The virus has not affected all regions equally and this will not change once economies reopen. Those parts of the country that have a much higher infection rate such as New York and New Jersey will find it more difficult to lift restrictions while infections remain high. A high-level overview of significant reopening dates is provided in the table below:
It will also be more difficult for certain states to return to work and get their local economies running at close to normal capacity. The St. Louis Fed recently published a study breaking down how high contact occupations (teachers, healthcare workers, foodservice staff, etc.) will affect reopening in some states as compared to others. The graphic below highlights which of those states will most likely see a rise in cases after restrictions are lifted on account of their economy being fundamentally more contact driven. These are the states that we expect to have a longer and more difficult road to fully reopening their economies.

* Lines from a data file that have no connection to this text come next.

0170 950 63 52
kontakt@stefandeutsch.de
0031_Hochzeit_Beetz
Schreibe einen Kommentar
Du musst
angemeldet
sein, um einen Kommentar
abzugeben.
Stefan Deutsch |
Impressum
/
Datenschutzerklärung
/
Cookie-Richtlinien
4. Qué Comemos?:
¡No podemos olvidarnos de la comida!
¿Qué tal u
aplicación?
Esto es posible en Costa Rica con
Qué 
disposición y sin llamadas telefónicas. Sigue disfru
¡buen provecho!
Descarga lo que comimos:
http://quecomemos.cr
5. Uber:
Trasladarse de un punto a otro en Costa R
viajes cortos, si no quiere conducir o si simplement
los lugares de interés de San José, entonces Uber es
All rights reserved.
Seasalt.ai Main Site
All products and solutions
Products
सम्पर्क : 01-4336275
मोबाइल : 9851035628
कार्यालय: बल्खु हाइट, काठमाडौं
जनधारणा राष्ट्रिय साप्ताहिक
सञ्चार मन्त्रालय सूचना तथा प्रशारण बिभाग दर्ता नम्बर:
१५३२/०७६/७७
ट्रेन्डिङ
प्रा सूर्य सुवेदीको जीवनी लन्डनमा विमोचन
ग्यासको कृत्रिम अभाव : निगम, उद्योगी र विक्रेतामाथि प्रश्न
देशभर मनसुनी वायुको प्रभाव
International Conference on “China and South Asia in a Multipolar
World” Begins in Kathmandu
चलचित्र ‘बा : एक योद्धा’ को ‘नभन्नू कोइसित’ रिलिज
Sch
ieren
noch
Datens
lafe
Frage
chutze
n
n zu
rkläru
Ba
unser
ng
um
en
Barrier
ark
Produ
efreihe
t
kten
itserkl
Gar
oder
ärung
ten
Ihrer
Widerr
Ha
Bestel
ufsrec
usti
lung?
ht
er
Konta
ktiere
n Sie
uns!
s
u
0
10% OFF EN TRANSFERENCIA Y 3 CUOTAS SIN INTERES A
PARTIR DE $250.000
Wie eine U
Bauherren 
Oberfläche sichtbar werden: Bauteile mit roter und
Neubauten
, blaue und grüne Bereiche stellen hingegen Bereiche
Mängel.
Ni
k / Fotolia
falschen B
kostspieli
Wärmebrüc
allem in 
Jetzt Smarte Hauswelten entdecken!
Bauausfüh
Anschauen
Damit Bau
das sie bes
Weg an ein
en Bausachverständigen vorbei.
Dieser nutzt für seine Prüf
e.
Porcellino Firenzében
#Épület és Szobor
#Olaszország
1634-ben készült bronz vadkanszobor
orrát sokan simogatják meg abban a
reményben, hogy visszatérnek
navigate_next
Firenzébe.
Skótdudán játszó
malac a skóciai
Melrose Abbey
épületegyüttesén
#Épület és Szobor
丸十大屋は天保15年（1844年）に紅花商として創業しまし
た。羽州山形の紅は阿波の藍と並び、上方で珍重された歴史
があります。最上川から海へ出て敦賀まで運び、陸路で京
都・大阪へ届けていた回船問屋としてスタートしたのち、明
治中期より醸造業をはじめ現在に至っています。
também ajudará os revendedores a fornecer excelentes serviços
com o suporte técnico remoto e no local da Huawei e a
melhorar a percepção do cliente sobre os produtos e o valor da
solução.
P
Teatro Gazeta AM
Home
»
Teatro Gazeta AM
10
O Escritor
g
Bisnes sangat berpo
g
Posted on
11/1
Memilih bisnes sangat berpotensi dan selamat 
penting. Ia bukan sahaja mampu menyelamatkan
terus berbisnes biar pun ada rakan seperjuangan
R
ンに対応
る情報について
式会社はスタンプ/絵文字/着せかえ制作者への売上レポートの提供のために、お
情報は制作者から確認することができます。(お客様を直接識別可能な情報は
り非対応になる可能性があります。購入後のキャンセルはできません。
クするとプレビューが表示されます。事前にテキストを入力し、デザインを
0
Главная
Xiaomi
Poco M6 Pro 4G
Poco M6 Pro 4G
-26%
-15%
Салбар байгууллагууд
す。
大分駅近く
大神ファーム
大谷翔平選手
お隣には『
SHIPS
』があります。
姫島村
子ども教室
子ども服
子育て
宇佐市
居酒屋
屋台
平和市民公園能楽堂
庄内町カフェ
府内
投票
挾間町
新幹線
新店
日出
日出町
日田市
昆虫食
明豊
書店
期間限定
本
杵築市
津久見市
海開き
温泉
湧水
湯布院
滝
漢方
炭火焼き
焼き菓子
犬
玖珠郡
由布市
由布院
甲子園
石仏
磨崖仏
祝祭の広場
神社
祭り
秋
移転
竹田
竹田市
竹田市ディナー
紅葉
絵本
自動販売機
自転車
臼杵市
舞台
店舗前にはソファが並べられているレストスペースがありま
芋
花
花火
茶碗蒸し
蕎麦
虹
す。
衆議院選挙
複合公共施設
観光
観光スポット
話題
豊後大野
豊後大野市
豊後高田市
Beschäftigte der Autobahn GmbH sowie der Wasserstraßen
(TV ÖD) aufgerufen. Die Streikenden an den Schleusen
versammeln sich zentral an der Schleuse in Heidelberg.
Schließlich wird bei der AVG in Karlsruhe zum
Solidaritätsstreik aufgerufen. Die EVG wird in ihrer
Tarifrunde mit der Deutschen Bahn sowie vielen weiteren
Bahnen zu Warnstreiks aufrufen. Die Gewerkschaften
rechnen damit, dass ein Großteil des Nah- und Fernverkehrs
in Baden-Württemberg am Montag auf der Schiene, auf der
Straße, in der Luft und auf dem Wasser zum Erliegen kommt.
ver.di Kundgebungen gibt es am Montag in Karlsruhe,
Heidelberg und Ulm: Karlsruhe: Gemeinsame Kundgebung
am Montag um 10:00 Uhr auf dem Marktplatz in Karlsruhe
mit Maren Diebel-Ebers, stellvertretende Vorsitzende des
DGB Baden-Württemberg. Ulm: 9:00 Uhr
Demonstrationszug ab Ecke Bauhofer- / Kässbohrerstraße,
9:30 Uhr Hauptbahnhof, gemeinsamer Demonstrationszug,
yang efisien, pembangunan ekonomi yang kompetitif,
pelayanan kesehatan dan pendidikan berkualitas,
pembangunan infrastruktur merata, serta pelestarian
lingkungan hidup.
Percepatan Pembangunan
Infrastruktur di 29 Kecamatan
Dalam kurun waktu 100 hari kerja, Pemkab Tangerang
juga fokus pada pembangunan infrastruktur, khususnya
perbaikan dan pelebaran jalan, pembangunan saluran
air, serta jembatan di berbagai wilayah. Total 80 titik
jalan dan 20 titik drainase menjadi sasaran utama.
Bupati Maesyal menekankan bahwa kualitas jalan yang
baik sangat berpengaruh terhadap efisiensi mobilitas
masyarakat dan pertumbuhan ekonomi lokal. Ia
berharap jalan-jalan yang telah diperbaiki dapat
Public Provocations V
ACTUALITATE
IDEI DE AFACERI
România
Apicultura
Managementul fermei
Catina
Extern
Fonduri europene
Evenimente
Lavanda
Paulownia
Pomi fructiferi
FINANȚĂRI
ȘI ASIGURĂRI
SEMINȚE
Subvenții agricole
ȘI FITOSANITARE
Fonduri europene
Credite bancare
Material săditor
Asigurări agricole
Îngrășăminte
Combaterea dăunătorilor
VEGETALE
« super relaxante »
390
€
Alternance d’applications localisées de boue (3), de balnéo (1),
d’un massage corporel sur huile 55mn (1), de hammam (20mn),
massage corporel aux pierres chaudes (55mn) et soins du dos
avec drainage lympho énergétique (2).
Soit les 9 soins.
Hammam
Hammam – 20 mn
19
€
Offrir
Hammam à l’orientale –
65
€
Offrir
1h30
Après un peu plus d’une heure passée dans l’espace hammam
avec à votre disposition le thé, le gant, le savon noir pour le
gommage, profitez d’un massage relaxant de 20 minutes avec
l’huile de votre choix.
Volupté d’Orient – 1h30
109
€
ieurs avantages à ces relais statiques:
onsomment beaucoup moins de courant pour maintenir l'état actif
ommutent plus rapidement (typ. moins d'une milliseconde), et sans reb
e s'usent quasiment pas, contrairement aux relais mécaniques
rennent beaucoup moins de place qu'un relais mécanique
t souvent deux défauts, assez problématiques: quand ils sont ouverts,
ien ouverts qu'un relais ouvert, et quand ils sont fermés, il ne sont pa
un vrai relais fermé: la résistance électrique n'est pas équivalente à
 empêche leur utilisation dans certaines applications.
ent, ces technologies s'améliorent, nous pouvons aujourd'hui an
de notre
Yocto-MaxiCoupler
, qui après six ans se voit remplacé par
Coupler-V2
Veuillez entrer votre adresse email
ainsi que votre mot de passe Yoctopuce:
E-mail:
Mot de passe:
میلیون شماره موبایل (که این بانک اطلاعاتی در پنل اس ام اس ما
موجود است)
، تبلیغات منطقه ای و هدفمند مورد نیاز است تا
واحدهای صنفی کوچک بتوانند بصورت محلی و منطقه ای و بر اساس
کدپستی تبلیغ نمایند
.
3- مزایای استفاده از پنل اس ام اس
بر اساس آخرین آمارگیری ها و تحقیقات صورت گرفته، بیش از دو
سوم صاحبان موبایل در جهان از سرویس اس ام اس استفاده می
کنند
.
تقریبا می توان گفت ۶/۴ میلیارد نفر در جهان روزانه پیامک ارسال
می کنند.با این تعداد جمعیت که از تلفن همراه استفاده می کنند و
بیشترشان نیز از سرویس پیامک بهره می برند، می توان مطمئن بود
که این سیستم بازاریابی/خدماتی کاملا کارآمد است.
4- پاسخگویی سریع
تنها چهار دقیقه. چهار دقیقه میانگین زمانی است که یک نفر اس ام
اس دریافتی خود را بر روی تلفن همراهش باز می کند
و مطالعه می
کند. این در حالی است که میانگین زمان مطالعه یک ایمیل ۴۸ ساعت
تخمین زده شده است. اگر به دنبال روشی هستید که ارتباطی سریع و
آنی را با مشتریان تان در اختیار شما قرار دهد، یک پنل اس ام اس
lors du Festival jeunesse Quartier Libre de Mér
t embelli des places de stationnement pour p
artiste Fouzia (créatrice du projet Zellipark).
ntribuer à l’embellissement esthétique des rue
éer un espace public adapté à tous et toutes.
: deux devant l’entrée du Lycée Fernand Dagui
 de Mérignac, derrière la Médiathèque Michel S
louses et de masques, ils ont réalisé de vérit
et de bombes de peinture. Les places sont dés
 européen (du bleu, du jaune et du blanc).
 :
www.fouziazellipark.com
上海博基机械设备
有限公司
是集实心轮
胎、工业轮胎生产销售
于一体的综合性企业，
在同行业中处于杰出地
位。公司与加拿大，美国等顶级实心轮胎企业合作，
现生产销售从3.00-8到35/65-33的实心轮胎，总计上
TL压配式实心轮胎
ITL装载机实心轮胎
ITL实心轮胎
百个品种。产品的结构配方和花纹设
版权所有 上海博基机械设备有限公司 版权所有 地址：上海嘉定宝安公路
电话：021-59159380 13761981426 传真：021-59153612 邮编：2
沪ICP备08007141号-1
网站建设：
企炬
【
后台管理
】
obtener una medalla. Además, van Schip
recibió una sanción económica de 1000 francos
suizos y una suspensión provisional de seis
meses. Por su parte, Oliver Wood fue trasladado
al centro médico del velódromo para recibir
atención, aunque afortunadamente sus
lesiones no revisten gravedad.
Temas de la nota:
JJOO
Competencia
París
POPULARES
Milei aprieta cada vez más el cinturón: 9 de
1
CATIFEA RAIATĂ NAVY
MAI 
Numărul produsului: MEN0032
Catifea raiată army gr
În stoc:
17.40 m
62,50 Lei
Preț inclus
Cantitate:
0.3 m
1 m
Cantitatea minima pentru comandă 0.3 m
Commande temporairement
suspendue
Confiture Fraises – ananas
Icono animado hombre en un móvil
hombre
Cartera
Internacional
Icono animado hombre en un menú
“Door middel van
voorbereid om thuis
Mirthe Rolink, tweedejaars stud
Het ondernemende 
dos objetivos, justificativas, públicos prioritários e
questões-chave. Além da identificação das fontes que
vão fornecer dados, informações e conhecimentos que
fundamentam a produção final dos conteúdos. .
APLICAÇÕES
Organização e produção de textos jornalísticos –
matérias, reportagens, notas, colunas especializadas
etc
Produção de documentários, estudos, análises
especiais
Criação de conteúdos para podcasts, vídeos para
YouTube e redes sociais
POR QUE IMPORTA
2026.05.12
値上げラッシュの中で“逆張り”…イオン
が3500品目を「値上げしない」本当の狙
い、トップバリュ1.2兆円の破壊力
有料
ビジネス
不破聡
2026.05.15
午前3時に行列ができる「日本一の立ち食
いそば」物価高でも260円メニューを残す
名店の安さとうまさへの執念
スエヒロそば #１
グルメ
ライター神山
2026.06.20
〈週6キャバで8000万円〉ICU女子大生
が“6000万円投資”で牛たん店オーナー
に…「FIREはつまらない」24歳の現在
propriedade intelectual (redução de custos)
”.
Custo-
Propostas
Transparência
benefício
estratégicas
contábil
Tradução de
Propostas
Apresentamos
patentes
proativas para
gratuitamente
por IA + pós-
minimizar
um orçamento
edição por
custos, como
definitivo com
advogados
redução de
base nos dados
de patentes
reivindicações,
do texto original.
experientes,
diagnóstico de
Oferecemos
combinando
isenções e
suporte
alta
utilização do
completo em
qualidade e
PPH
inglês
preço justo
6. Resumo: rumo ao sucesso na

Initial data from parts of Asia where economies have been slowly reopening has been promising from the perspective that a spike in infections has not taken place to the extent that most predicted. Hopefully by using socially conscious distancing measures as well as other behavioral changes such as mask requirements and robust testing, the same results can be translated to the United States. But at the same time, until a vaccine is developed, we need to be prepared for complications as the economy gradually reopens.
We will continue to monitor the situation closely and will keep you informed as new information becomes available.